------ 抽出記録

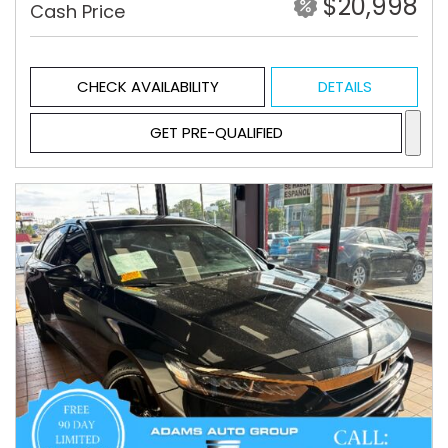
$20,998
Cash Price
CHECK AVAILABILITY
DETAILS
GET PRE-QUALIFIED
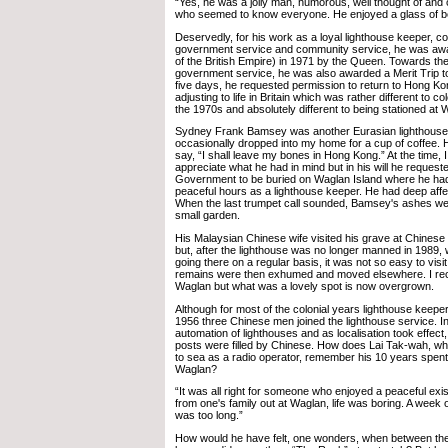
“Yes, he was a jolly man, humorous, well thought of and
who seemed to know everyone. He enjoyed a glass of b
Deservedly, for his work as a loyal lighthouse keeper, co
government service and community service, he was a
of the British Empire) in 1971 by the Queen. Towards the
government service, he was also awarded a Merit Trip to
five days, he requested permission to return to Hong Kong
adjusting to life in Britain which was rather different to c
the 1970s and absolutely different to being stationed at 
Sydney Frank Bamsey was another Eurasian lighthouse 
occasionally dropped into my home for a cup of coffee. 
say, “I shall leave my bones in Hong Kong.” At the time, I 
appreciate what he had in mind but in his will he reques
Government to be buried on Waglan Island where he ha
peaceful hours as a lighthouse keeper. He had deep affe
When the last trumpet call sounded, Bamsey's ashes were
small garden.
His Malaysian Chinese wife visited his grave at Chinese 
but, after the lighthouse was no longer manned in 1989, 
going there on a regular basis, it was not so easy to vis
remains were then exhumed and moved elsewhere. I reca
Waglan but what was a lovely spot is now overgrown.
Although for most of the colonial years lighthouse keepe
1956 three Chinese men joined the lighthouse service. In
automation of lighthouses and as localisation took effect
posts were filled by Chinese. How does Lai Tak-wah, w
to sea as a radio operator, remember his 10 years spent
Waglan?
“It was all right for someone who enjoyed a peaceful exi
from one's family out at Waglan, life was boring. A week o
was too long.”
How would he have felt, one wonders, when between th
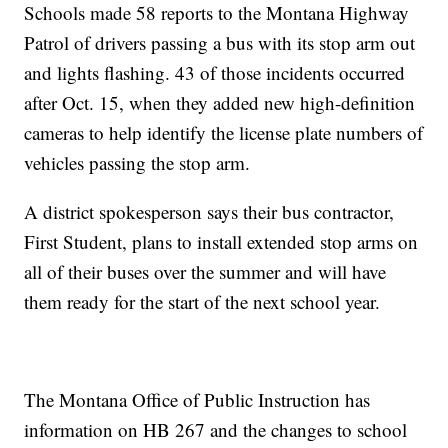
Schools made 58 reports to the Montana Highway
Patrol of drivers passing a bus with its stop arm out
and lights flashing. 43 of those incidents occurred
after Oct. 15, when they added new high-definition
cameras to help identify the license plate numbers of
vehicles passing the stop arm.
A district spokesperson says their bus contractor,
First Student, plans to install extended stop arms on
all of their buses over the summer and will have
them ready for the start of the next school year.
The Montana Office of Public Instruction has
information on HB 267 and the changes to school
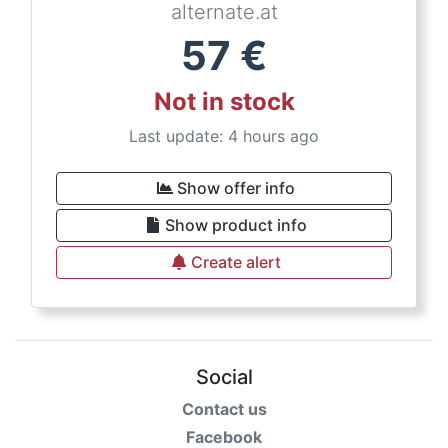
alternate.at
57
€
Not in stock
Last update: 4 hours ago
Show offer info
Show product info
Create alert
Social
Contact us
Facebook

------------

▸ 課題内容: 「alternate.at」を含む行から資料の末尾までを、「Not in stock」を「Out of stock」に置き換え、ほかは一切変えずに書き出すこと。

▸ 出力結果:
alternate.at
57
€
Out of stock
Last update: 4 hours ago
Show offer info
Show product info
Create alert
Social
Contact us
Facebook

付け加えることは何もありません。